Immediately after surgery, Neddy recalls doctors assuring her she would “feel better” without being specific about what that meant.  There was no information about the long-term effects of hypercortisolism at the time.  Neddy found CSRF right before her surgery and called Louise, who was still recovering from her own surgery at that point, for support and advice.  She was added to the newsletter list and given a short spreadsheet of other patients who were open to receiving phone calls from new members.  While Neddy found the community to be a godsend, she and the others still didn’t have much to work with regarding what they could expect long-term from this disease they were battling.  A realistic timeline for recovery was sorely needed.  She agrees that many Cushing’s patients suffer from depression that goes untreated after surgery – then AND now.  Doctors and advocates are starting to understand this vital piece of the puzzle, but that doesn’t do much for patients who had to struggle to recover with no research to browse, no pamphlets with 10 or 15 year data, nothing.  This is the exact environment that led Louise to establish CSRF back in 1995 – patients and doctors need to understand what is happening, and what will continue to happen.  Suffering in silence after dealing with the detriment of high cortisol for so long can put us in very dark places.
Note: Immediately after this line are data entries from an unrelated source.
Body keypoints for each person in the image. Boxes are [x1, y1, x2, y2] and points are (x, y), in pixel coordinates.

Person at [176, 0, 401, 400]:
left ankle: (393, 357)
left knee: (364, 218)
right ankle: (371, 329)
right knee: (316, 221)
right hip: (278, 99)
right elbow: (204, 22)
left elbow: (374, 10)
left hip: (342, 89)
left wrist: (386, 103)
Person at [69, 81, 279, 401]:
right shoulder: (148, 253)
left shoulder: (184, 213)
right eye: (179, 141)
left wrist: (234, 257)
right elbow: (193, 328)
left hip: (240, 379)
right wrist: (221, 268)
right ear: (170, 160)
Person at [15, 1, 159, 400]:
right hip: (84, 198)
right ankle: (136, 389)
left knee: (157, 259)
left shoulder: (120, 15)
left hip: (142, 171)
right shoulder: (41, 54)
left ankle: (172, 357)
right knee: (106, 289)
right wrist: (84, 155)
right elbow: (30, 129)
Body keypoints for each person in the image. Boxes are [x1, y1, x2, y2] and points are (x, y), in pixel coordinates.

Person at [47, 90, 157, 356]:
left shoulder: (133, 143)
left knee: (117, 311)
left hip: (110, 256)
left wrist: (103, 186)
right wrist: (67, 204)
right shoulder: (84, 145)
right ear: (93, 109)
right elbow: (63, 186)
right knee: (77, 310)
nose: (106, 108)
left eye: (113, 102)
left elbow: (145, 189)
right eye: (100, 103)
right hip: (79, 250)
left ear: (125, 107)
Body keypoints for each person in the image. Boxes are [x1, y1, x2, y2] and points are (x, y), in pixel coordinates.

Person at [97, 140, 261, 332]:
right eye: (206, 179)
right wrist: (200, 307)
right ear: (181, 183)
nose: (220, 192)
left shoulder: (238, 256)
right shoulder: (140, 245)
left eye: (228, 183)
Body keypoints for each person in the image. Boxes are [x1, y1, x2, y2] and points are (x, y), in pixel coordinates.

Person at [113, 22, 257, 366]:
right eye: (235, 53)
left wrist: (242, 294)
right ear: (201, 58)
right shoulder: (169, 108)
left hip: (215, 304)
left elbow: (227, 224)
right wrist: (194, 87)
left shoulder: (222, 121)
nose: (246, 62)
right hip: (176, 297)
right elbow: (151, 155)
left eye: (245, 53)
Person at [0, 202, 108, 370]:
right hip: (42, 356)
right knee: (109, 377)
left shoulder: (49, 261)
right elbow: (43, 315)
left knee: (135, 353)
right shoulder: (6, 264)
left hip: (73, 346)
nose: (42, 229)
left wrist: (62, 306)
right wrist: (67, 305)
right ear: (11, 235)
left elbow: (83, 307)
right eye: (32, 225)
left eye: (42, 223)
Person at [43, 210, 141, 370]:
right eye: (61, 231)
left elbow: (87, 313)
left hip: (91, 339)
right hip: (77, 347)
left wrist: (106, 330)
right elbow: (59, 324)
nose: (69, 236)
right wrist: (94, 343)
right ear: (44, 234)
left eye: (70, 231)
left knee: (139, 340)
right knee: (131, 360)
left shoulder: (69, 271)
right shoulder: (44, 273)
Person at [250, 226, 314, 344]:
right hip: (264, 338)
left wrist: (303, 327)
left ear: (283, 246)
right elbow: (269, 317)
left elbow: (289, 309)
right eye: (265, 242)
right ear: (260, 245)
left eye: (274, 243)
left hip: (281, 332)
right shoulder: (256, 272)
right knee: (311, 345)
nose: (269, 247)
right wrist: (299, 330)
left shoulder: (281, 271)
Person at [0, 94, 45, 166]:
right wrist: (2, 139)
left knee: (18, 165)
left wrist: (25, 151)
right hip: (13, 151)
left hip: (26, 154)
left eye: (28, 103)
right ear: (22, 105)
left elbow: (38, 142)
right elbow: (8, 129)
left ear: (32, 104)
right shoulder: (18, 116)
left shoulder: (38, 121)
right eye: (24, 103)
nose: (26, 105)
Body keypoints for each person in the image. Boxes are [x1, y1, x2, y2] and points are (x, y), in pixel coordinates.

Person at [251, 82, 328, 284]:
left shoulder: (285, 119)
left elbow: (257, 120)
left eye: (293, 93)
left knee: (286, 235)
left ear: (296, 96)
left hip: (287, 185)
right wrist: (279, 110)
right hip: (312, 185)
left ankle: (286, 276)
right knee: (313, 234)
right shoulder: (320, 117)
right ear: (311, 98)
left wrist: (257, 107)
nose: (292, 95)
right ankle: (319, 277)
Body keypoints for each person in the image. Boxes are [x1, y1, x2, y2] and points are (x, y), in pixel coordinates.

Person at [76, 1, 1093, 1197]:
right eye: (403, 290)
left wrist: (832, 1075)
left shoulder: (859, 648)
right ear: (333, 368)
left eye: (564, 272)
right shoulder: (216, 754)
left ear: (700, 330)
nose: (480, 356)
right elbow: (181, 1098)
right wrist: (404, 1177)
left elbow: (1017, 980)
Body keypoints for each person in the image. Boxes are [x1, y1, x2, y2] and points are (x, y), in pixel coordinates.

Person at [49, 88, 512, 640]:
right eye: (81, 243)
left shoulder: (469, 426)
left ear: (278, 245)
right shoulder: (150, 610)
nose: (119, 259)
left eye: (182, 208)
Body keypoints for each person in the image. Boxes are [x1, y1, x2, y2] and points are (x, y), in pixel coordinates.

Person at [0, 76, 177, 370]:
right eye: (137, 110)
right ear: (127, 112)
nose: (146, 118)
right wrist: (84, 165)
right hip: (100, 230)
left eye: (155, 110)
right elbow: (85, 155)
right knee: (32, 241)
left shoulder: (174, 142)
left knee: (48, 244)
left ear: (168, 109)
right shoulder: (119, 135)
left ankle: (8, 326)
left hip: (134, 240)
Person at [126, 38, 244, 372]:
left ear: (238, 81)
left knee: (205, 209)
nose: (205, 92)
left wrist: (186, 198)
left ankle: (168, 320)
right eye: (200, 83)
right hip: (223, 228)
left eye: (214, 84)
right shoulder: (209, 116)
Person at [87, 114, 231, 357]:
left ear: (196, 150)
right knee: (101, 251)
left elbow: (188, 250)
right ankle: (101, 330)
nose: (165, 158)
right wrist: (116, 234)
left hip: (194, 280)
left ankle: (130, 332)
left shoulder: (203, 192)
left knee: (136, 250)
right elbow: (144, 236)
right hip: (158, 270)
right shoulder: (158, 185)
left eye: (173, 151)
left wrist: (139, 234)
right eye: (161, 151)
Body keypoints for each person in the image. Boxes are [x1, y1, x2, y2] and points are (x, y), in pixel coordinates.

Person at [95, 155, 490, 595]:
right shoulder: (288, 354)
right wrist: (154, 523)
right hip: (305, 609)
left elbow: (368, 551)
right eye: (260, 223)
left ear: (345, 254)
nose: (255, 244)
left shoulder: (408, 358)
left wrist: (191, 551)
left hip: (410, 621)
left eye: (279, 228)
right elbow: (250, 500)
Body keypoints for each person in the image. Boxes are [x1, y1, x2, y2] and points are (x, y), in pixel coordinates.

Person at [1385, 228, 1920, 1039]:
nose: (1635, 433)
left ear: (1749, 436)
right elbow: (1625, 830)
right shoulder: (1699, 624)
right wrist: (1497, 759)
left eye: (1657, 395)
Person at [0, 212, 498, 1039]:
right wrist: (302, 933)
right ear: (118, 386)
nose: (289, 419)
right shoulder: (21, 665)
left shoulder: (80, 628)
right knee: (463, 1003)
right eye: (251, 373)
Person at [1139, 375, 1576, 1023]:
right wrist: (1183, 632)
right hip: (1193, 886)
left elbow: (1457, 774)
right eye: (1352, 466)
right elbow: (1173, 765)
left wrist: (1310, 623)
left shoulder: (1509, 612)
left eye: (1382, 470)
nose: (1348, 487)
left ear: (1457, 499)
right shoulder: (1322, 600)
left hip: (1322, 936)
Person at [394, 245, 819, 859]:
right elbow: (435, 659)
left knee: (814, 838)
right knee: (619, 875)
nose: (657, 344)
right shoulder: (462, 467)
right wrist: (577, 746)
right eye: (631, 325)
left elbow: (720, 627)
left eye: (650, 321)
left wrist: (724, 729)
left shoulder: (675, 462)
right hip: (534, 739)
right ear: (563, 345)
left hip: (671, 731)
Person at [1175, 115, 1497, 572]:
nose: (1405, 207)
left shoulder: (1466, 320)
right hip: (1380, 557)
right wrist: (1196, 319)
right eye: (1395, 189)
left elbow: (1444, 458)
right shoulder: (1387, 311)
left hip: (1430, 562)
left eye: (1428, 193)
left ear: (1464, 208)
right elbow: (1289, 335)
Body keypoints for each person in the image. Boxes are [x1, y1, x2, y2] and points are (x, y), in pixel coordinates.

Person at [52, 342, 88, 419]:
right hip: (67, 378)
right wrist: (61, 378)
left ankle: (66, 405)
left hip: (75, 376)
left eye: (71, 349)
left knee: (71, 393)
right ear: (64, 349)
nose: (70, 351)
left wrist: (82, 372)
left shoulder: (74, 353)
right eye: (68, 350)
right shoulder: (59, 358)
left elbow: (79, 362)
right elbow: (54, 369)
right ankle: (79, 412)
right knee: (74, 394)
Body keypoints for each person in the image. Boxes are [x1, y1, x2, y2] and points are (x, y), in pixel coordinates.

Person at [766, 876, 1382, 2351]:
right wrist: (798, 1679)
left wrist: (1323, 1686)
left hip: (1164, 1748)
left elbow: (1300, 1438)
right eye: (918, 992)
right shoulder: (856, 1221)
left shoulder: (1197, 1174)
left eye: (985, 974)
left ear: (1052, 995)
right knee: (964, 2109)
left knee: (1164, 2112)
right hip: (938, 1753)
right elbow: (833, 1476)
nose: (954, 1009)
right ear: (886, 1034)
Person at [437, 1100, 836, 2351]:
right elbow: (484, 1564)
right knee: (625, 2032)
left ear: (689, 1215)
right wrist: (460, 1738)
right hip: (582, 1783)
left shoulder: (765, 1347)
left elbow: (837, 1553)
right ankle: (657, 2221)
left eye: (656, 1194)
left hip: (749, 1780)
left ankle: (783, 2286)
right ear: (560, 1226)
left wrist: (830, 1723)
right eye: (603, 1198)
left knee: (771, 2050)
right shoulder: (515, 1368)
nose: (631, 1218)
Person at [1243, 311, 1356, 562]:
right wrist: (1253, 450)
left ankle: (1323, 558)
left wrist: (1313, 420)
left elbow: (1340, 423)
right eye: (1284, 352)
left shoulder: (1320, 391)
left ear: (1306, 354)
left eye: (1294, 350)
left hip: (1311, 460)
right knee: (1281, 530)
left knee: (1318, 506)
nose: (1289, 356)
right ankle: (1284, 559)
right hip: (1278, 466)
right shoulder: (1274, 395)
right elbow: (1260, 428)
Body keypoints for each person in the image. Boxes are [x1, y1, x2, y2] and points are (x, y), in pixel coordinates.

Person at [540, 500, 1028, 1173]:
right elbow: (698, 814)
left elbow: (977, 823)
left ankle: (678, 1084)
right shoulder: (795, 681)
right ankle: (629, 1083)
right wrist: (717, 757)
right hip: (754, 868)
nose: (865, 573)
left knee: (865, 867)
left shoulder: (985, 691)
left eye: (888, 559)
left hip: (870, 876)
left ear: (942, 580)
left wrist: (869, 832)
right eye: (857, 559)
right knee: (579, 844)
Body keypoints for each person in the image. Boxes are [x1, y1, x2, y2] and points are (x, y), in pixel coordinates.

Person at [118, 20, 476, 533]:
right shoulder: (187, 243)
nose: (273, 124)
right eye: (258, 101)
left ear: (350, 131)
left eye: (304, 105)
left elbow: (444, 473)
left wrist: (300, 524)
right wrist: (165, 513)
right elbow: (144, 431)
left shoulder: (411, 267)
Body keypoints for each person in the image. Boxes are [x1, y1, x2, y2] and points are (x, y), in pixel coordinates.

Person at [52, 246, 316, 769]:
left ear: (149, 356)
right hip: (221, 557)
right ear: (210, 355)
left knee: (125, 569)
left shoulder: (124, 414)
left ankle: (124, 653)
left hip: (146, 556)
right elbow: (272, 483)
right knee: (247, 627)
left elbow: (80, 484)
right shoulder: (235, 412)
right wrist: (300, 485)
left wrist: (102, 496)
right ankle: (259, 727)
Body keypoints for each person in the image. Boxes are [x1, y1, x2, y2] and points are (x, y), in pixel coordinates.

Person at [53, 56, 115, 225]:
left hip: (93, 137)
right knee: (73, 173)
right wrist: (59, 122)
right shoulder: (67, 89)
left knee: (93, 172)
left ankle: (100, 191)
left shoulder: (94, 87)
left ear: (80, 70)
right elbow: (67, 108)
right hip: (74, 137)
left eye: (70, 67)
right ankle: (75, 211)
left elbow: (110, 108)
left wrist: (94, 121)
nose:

The year after her surgery, Neddy still did not feel “back together”.  Her first grandson was born that year, and as much of a joy that he was, it was overwhelming.  After spending “new mom” time with her daughter, she went to visit her brother in Florida for a few weeks.  She just needed a change of scenery, some peace.  Her adult children had made efforts to understand what she was going through after she got her diagnosis, but as there was very little information available for patients, there were even less resources for family members and caregivers.  Neddy had one back surgery before her diagnosis, and in the five years after surgery she had four more.  Even when she finally lost the weight that had been packing on over the years, she didn’t feel great.  I asked her, if before Cushing’s you were “at 100%”, where would you say you were afterwards?  She was unable to answer the question because she had too many ongoing problems for so long.

Neddy After

Now, almost a quarter of a century out, I wondered if Neddy had concluded anything from her experience.  She said she has learned how to speak up and say how she feels rather than editing or excluding the truth for fear of negative reaction.  She’s more careful to protect herself from being hurt.  Volunteering was one of her best coping mechanisms.  She also found peace and comfort in hopeful songs and poetry, and had a couple of poems she wrote about her experience with Cushing’s published on in 2000, including this one:


A Second Chance

By Neddy Zaleski


Feeling sad, feeling blue

O, you know what to do

Take it one day at a time.

And you’ll get thru

This most horrible nightmare

That you’re so scared

To go thru

Think of life, think of fun, smile

You’re number one

Fear, fear, go away

I need to be released from you

Let me go, let me go

Let me have, the peace

I should know.

These past few years Neddy has mostly felt “ready to move on” from her Cushing’s experience.  She’s brought the last several issues of the newsletter to her local endocrinologist because she’s no longer in an active state of searching for answers.  She has ongoing health issues but does not attribute them to Cushing’s.  She lives in a quiet community outside of Charlotte, NC with a feisty little tuxedo cat named Junior.  She feels that her experience with Cushing’s has made her more empathic and understanding, even with people who don’t have Cushing’s.  I asked her for advice she would give to patients these days.  She says: “It’s going to be a little bit of a haul, but don’t hold back on what you’re going to go through.  It’s going to take some time.  Continue seeing your doctor and go for some counseling.  It will help you through the rough times that you are going to go through.  There will be good times.  There will be rough, dark days.  But it all passes in time.  You have to be patient.  It’s so hard in the moment, but it’s so important.”

Thank you so much for spending time with me, Neddy, and sharing your CSRF archive!